Während die Welt um uns herum in grosser Unruhe ist, leben in der Schweiz viele Menschen in Wohlstand und Frieden. Liegt das an der Neutralität? Was bedeutet diese Neutralität? Die Ausstellung «Modell Neutralität» im Aargauer Kunsthaus geht diesen Fragen nach.

Ausstellungskuratorin Bassma El Adisey (links) und Kunsthaus-Direktorin Katharina Ammann
Legende: Ausstellungskuratorin Bassma El Adisey (links) und Kunsthaus-Direktorin Katharina Ammann führen durch die Ausstellung. SRF/Stefan Ulrich

Man habe dieses Thema im Aargauer Kunsthaus gewählt, weil es aktuell sei, sagt Ausstellungskuratorin Bassma El Adisey. «Wir sind der Meinung, dass Kunst auch ein Ort ist, an dem wir solche Themen miteinander besprechen können.» Künstlerinnen und Künstler hätten die Freiheit, Themen wie die Neutralität kritisch zu betrachten und so neue Perspektiven zu eröffnen.

14 verschiedene Ansätze

In der Ausstellung beleuchten 14 Kunstschaffende mit ihren Arbeiten den politischen und völkerrechtlichen Grundsatz der Neutralität. Die Ausstellung zeigt: Das Verständnis des Begriffs ist sehr unterschiedlich.

Viele Friedens-Flaggen
Legende: Bei der Installation von Markus und Reto Huber (huber.huber) sieht man viele Flaggen zvg /David Aebi

Der Schweizer Künstler Felix Stöckle versucht es zum Beispiel mit Ironie. Er kombiniert bunte Bilder, die Motive der Tourismuswerbung aufgreifen, mit Militärwaffen, in die ein freundliches «Grüezi!» eingraviert ist. Anders ist der Zugang bei Guerreiro do Divino Amor, der 2024 den Schweizer Pavillon an der Biennale Venedig bespielen durfte. Er zeigt eine Reihe animierter Leuchtkästen, in denen die Schweiz als Land erscheint, in dem Geld und Fonduekäse fliessen. Da geht es mehr um die Schweiz allgemein als um Neutralität.
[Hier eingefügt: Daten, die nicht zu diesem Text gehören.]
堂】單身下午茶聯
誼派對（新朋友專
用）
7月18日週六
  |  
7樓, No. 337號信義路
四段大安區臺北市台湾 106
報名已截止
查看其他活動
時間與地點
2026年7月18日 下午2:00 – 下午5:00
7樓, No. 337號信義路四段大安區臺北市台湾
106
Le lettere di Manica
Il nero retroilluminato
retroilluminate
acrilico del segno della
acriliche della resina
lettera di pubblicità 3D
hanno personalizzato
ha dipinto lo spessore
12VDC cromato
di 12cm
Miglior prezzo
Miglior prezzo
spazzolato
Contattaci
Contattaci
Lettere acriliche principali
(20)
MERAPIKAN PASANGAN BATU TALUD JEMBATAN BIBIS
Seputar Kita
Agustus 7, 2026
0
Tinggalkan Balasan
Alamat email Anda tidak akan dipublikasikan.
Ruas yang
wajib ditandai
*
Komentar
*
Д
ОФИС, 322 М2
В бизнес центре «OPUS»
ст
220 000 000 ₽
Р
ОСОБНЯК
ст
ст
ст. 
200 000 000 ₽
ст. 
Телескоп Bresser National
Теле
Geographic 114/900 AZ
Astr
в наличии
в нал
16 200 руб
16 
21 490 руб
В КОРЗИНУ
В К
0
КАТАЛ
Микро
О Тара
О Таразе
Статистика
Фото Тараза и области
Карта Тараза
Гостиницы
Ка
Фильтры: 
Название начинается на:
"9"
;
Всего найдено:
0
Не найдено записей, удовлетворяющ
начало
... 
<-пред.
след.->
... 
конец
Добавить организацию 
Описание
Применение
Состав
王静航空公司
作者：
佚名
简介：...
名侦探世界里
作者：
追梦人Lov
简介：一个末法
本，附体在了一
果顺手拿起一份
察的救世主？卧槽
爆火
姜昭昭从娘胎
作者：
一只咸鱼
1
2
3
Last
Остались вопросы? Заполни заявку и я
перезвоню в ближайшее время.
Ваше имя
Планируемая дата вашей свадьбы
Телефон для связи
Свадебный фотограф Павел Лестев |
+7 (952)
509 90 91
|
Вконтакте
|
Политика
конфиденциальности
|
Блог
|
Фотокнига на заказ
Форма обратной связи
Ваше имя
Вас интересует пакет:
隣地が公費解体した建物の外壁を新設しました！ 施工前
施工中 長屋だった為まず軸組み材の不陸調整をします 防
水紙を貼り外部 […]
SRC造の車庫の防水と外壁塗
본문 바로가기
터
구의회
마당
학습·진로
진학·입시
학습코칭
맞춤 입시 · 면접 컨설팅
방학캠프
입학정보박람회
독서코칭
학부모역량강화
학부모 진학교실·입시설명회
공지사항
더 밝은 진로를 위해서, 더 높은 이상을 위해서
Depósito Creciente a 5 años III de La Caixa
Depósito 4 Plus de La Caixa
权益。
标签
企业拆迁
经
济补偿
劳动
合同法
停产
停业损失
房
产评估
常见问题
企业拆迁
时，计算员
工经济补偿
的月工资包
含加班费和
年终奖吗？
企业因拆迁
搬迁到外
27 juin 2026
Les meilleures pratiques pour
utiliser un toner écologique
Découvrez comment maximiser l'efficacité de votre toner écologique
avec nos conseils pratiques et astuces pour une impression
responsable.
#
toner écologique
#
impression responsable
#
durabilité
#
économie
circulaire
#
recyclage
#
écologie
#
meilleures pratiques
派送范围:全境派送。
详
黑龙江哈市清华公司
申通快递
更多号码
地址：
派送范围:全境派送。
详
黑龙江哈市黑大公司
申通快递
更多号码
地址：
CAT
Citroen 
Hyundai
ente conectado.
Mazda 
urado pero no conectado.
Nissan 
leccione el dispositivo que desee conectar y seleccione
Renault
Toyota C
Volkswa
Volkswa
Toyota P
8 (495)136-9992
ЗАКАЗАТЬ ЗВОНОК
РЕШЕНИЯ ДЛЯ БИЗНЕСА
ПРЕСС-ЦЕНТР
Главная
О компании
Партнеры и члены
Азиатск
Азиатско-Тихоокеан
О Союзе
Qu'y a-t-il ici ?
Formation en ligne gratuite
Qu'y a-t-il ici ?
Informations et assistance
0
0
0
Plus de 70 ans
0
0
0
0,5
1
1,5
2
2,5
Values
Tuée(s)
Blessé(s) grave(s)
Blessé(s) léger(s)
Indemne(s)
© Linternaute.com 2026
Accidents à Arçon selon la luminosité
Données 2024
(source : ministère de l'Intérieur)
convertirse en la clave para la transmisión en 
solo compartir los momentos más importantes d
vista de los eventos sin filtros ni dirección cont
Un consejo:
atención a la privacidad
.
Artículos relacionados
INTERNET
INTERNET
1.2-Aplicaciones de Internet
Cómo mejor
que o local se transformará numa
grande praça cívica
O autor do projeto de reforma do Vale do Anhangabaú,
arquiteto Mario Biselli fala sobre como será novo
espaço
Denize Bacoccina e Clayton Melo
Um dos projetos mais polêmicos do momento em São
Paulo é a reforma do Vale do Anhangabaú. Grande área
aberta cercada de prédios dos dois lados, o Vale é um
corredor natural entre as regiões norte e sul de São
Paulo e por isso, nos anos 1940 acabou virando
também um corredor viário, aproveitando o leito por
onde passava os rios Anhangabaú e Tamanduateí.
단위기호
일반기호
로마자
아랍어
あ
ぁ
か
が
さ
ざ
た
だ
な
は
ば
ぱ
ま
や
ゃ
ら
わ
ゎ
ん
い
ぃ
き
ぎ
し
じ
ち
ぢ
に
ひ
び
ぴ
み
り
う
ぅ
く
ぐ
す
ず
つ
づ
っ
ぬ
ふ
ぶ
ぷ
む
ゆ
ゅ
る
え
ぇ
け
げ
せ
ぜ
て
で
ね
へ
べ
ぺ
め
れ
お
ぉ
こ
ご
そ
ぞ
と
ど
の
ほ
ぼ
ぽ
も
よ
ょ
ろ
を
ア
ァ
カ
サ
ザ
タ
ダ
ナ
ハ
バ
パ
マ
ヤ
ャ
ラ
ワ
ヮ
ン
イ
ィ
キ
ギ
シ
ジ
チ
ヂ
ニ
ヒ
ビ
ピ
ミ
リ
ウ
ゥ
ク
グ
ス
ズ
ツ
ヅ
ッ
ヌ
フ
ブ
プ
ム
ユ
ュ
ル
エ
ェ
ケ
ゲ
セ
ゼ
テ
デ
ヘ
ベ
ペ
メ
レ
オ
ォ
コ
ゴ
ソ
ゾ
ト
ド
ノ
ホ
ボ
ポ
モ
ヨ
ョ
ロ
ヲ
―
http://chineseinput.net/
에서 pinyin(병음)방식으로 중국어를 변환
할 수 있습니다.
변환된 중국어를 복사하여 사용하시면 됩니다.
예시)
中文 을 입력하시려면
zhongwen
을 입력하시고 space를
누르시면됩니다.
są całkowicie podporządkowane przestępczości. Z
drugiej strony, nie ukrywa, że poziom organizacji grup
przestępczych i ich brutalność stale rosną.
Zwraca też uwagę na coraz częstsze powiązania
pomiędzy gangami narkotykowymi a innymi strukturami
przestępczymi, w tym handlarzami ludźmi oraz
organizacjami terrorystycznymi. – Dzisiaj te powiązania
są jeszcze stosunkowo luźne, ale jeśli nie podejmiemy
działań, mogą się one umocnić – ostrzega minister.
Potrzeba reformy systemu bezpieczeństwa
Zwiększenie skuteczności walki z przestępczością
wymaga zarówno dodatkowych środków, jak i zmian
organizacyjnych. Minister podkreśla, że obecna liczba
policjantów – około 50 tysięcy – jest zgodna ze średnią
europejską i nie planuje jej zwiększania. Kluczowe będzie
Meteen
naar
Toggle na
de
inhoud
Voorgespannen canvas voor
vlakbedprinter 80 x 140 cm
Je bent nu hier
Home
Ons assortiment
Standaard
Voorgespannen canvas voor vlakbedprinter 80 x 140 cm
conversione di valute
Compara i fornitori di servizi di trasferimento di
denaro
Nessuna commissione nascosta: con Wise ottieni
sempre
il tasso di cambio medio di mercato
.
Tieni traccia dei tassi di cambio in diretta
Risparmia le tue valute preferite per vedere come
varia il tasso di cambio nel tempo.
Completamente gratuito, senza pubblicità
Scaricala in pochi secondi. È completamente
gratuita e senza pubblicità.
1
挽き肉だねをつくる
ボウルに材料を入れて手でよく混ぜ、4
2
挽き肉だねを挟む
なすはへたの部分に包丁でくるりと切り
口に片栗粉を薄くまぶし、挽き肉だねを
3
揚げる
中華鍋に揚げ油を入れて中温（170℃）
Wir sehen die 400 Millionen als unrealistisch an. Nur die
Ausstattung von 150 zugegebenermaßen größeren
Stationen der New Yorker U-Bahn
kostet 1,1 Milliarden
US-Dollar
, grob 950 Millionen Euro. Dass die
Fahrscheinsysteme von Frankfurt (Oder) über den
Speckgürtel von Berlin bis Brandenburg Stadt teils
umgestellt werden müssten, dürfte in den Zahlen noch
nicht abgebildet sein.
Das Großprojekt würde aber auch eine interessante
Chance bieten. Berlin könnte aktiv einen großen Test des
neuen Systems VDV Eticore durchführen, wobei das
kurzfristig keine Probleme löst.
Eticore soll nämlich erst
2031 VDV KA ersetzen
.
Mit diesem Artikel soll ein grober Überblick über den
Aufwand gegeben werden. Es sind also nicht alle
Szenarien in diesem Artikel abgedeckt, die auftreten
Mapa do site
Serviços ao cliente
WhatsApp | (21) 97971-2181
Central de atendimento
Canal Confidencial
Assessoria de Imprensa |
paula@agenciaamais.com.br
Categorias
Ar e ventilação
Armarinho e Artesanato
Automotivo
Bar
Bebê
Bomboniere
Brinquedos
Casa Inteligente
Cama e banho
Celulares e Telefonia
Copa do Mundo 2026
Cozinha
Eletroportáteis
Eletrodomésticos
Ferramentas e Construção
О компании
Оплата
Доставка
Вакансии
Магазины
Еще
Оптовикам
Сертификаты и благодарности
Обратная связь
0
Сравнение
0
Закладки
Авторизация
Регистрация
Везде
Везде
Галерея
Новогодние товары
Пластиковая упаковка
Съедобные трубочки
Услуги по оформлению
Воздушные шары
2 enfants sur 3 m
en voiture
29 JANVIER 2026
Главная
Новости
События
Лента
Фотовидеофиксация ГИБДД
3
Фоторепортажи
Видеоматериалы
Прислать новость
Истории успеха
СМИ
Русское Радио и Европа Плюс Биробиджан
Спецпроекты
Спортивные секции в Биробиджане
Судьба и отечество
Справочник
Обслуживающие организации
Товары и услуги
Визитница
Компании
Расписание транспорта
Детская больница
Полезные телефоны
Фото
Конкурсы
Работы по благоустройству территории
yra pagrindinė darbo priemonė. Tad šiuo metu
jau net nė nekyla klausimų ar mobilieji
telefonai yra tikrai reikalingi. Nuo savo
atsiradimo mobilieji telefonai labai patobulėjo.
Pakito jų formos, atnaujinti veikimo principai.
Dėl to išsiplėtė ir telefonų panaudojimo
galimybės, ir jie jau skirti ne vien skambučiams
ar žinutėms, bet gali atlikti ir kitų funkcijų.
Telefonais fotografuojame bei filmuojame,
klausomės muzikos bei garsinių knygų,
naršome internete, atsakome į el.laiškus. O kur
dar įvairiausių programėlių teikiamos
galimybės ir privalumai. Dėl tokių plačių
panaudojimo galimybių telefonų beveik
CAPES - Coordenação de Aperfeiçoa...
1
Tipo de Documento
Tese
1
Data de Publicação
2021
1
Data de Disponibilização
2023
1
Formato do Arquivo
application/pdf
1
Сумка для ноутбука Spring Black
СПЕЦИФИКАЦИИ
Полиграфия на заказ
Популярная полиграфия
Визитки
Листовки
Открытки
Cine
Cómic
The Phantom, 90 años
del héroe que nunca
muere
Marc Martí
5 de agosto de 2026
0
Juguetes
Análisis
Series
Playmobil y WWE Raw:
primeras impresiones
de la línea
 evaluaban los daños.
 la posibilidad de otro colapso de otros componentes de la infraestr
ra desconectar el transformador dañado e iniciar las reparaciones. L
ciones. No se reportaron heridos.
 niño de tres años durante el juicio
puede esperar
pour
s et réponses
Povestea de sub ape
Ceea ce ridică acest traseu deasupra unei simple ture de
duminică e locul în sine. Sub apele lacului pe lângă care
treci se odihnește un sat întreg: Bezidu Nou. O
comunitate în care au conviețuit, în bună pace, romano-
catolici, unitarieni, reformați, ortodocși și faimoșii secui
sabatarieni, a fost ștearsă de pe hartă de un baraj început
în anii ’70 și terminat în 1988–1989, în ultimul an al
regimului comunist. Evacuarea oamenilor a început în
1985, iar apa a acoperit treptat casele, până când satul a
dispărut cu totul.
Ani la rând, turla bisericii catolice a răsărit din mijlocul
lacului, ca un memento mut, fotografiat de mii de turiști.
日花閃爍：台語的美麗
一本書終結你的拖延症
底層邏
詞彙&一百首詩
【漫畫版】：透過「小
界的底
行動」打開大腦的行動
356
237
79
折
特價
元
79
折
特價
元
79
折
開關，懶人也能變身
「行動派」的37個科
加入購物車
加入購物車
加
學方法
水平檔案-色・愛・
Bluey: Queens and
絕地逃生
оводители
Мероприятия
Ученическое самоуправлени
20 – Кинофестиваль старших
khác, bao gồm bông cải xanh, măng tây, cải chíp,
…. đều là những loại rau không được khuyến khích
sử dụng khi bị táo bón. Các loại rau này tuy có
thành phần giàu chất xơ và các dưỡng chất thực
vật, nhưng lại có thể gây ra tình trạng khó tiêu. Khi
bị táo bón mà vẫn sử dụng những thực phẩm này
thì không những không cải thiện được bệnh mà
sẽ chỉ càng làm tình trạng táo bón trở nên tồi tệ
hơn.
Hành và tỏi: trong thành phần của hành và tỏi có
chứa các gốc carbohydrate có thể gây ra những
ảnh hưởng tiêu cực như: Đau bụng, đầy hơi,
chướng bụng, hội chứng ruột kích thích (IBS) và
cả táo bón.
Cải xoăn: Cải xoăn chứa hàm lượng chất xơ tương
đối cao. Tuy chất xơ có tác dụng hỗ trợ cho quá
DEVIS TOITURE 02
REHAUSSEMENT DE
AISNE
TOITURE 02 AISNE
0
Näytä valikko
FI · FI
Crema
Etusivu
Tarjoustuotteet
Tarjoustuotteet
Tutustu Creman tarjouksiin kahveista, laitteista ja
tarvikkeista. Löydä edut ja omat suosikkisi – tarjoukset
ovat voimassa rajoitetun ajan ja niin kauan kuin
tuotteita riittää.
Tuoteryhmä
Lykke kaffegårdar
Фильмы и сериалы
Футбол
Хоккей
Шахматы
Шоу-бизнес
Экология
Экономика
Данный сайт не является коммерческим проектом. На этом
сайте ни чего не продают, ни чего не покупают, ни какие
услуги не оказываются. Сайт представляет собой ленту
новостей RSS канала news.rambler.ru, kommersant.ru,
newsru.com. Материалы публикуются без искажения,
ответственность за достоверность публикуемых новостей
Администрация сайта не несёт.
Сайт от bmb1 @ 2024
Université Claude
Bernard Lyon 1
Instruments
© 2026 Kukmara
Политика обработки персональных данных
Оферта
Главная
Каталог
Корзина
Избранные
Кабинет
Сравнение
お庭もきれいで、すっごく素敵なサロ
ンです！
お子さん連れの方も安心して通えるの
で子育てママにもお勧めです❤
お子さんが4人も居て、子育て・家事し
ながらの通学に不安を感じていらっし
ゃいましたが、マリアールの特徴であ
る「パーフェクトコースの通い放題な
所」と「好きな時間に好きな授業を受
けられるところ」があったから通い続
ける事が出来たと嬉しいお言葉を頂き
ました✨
Bei der Arbeit des Installationskünstlers Thomas Hirschhorn handelt es sich eigentlich um eine Kritik am WEF aus dem Jahre 2001: Davos als Modelleisenbahn-Landschaft. Mit kleinen Häuschen – Hirschhorn-typisch aus Karton und Klebeband. Und mit Panzern und Kampftruppen aus dem Spielwarenhandel.

Davos als Modelleisenbahnlandschaft
Legende: Bei der Arbeit von Thomas Hirschhorn gibt es unter anderem Spielzeugsoldaten und eine Modelleisenbahn. zvg/Pro Litteris, David Aebi

Es gibt auch andere thematisch starke Arbeiten wie die von Mirkan Deniz. Die Künstlerin hat sich mit der Rolle der Schweiz bei der Aufteilung Kurdistans an Türkei, Iran, Irak und Syrien beschäftigt. Im Juli 1923 wurde dieser politische Akt, der bis heute für Unruhen sorgt, an einem Tisch in Lausanne besiegelt. Der ehemalige Schweizer Bundespräsident Pascal Couchepin schenkte ausgerechnet diesen Tisch 2008 der Türkei.

«Nicht immer gelungen»

Allerdings vermag die Ausstellung im Aargauer Kunsthaus aus Sicht von SRF-Kulturredaktorin Alice Henkes nicht immer zu überzeugen. Zwar seien einige künstlerische Arbeiten sehr wohl gelungen, doch: «In der Ausstellung begegnet man manchmal einem seltsamen Nebeneinander von Leichtem und Durchdachtem, von Arbeiten mit sehr speziellem Fokus und solchen, die das Thema eher streifen.»

Einige Arbeiten hätten durchaus mehr Tiefe vertragen können, so Henkes. «Die Ausstellung hat sich viel vorgenommen. Etwas zu viel.»